Gastric carcinoma is associated with all of the following EXCEPT:
NEET-PG 2013 - Pathology NEET-PG Practice Questions and MCQs
Question 121: Donath-Landsteiner antibody is seen in?
- A. PNH
- B. Waldenstrom's macroglobulinemia
- C. Malaria
- D. Paroxysmal cold hemoglobinuria (Correct Answer)
Explanation: ***Paroxysmal cold hemoglobinuria*** - **Donath-Landsteiner antibody** is a **biphasic IgG autoantibody** that binds to red blood cells in the cold and causes **hemolysis** upon warming, characteristic of paroxysmal cold hemoglobinuria. - This antibody has **anti-P specificity**, meaning it targets the P antigen on red blood cells, leading to complement activation and cell lysis. *PNH* - **Paroxysmal nocturnal hemoglobinuria** (PNH) is characterized by a deficiency in **GPI-anchored proteins** on red blood cells, notably **CD55** and **CD59**, making them susceptible to complement-mediated lysis. - It is not associated with the Donath-Landsteiner antibody; rather, it is identified by **flow cytometry** showing absence of CD55/CD59. *Waldenstrom's macroglobulinemia* - This is a **B-cell lymphoma** characterized by the overproduction of **monoclonal IgM antibodies**, leading to hyperviscosity syndrome and other symptoms. - It does not involve Donath-Landsteiner antibodies or cold-induced hemolysis in the same manner as paroxysmal cold hemoglobinuria. *Malaria* - **Malaria** is caused by **Plasmodium parasites** that infect and destroy red blood cells, leading to hemolytic anemia and fever. - While it causes **hemolysis**, it is not mediated by the Donath-Landsteiner antibody; the destruction is primarily due to parasitic replication and immune responses against infected cells.

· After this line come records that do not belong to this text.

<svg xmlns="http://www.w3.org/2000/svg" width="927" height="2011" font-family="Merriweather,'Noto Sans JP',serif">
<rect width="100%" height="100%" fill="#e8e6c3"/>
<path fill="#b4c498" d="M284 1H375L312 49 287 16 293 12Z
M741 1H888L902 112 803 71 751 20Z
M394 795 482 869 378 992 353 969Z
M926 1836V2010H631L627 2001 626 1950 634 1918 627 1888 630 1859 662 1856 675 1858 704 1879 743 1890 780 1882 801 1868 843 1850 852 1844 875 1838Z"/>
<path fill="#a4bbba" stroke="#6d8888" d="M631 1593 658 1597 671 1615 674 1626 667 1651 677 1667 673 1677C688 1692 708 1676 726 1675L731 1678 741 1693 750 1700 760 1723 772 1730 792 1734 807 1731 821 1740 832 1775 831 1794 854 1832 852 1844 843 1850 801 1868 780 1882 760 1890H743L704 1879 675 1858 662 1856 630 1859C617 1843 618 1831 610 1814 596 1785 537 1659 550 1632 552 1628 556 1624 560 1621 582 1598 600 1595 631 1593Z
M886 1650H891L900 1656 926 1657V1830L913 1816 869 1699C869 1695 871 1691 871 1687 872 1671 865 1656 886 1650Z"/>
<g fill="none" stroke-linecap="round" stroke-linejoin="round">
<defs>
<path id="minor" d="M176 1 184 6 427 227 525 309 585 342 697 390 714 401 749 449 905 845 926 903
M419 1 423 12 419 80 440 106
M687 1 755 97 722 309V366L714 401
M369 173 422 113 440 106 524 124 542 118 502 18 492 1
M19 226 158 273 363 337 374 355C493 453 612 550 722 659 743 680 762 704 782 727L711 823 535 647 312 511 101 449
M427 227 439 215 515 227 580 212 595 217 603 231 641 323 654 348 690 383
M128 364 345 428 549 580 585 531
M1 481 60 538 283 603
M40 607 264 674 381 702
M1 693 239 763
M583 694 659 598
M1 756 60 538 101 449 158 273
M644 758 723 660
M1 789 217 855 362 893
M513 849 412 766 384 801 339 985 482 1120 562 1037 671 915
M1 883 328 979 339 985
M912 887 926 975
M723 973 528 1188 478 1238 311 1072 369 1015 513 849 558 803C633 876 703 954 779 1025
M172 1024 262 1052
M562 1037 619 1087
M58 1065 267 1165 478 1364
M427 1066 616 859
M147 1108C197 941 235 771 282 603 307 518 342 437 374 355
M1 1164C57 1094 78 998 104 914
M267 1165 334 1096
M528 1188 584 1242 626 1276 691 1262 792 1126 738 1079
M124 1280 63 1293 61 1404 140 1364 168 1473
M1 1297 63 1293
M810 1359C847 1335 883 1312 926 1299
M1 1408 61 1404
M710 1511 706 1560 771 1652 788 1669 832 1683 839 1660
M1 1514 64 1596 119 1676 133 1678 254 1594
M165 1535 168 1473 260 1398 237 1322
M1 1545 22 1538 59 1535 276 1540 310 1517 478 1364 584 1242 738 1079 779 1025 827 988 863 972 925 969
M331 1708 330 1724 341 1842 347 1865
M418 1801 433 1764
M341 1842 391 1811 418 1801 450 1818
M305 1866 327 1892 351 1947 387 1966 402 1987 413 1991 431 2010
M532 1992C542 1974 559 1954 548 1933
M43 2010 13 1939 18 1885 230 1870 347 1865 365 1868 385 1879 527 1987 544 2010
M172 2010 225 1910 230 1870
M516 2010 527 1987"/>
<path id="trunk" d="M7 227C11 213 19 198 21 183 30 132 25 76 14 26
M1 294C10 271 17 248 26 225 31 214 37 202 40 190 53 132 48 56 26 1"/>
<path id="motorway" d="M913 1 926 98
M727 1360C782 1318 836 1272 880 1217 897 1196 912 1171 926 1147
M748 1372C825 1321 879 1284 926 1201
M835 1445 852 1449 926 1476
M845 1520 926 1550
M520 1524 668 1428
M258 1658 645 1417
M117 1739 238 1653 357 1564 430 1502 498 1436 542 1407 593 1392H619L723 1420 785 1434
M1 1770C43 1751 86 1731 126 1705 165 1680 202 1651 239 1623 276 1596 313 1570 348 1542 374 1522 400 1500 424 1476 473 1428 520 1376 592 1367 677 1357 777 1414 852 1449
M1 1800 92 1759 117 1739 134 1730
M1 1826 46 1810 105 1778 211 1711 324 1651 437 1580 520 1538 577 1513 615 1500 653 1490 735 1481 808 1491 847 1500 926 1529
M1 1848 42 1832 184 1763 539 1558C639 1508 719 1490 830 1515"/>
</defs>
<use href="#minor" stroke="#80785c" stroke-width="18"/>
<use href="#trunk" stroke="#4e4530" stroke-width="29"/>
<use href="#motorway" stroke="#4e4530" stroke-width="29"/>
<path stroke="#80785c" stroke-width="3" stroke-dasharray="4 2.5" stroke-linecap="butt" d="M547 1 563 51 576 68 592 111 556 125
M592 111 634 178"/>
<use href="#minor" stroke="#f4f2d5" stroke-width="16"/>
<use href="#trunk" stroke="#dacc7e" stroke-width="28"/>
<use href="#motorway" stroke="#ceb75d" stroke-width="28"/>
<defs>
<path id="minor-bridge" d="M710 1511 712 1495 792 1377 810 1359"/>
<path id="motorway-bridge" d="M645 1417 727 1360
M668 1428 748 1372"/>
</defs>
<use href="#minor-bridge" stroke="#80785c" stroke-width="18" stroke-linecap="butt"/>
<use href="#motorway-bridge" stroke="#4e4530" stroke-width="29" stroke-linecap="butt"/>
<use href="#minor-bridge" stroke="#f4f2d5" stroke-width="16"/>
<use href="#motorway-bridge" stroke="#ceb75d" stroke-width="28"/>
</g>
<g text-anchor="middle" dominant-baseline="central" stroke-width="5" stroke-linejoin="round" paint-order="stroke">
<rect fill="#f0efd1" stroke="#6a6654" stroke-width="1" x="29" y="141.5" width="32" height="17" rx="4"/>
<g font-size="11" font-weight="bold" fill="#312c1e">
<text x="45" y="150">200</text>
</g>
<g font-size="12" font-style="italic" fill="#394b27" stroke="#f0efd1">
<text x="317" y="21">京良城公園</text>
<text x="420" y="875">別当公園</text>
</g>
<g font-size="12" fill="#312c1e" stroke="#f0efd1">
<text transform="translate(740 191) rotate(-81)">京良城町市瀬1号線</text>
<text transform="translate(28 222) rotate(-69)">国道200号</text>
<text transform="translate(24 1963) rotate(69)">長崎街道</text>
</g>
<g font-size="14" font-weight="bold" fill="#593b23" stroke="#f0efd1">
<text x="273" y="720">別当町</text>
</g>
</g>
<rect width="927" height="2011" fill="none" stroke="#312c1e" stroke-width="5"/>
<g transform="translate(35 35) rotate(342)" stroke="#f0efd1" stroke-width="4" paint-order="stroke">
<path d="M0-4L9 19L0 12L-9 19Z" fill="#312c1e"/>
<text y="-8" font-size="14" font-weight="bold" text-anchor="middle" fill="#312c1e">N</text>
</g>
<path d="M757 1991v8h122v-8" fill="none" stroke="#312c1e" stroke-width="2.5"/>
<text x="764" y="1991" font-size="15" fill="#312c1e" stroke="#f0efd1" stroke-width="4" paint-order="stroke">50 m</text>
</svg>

Question 122: Gastric carcinoma is associated with all of the following EXCEPT:
- A. Over expression of C-met
- B. Inactivation of p53
- C. Over expression of C-erb
- D. Activation of RAS (Correct Answer)
Explanation: ***Activation of RAS*** - **RAS mutations** are relatively uncommon in gastric carcinoma compared to other gastrointestinal malignancies. While KRAS mutations can occur in approximately 10-15% of gastric cancers (particularly intestinal type), they are **far less frequent** than in **pancreatic adenocarcinoma** (~90%) or **colorectal carcinoma** (~40%). - In the context of gastric carcinoma, RAS pathway alterations are **not considered a major oncogenic driver** compared to the other molecular changes listed, making this the **LEAST characteristically associated** alteration. *Inactivation of p53* - **Inactivation of the p53 tumor suppressor gene** is one of the most frequent molecular events in gastric carcinoma, occurring in approximately **50-60% of cases**. - Loss of p53 function leads to genomic instability, uncontrolled cell proliferation, and resistance to apoptosis, contributing significantly to **tumorigenesis** and **poor prognosis**. *Over expression of C-met* - **Overexpression of C-MET**, a receptor tyrosine kinase for hepatocyte growth factor (HGF), is commonly observed in gastric carcinoma (30-40% of cases) and is strongly linked to **tumor growth**, **invasion**, and **metastasis**. - C-MET amplification and overexpression promote cell proliferation, survival, migration, and angiogenesis, making it an important **therapeutic target** in advanced gastric cancer. *Over expression of C-erb* - **Overexpression of C-erbB-2 (HER2/neu)** is found in approximately **10-20% of gastric adenocarcinomas**, particularly the intestinal type. - HER2 amplification or overexpression is a significant **prognostic and predictive biomarker**, and is specifically targeted by **trastuzumab** (Herceptin) therapy in HER2-positive advanced gastric cancer, improving survival outcomes.